== TASK ==
Rewrite the entries below from the line containing "Oro, Argento" through the line containing "What is the", substituting "combined" for "total" and changing nothing else. Give only those lines, without the pictures.

== DATA TO PROCESS ==
——

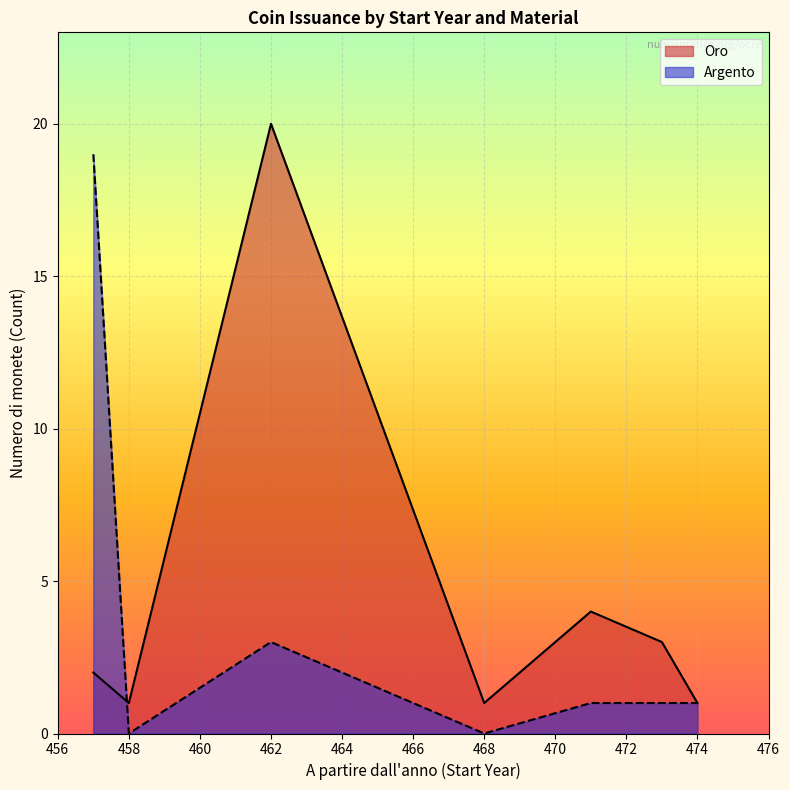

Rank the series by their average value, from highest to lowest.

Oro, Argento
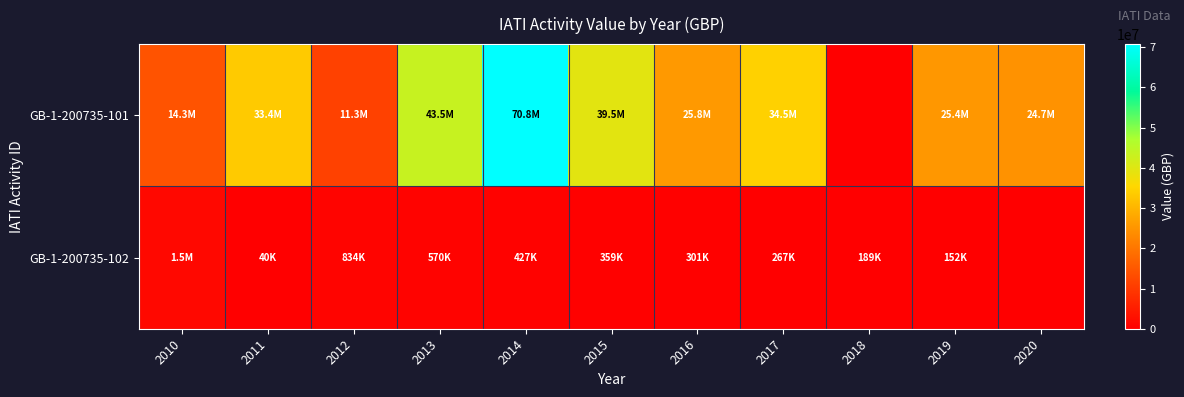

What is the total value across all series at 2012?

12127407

——

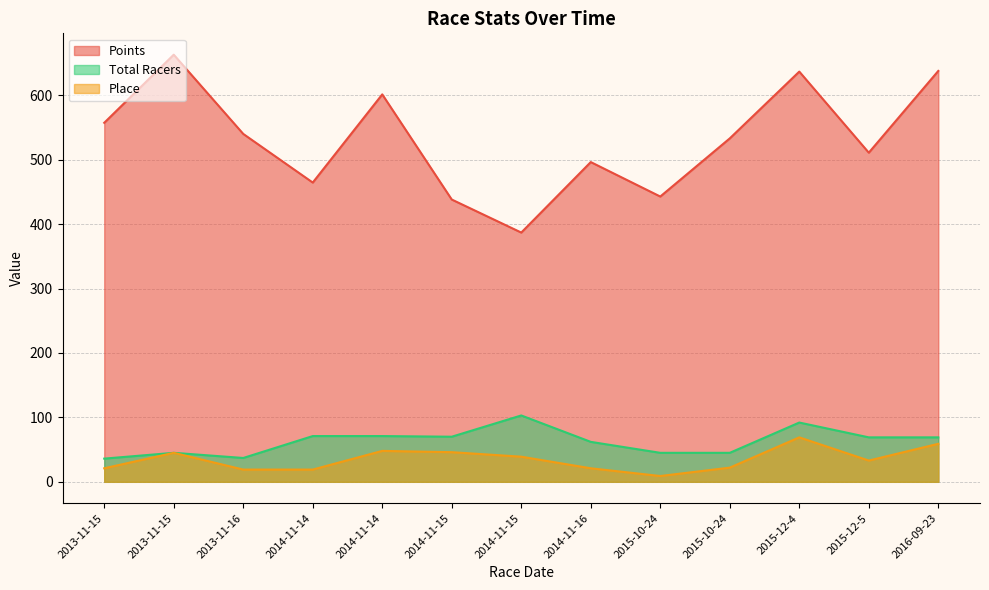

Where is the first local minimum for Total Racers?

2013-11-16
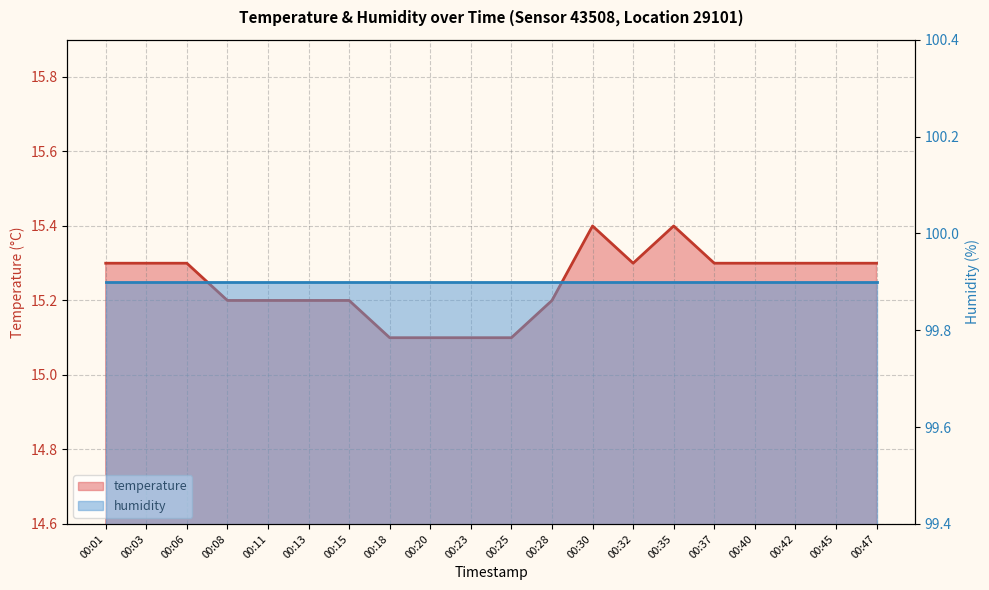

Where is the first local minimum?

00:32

——

== ANSWER TO THIS TASK ==
Oro, Argento

What is the combined value across all series at 2012?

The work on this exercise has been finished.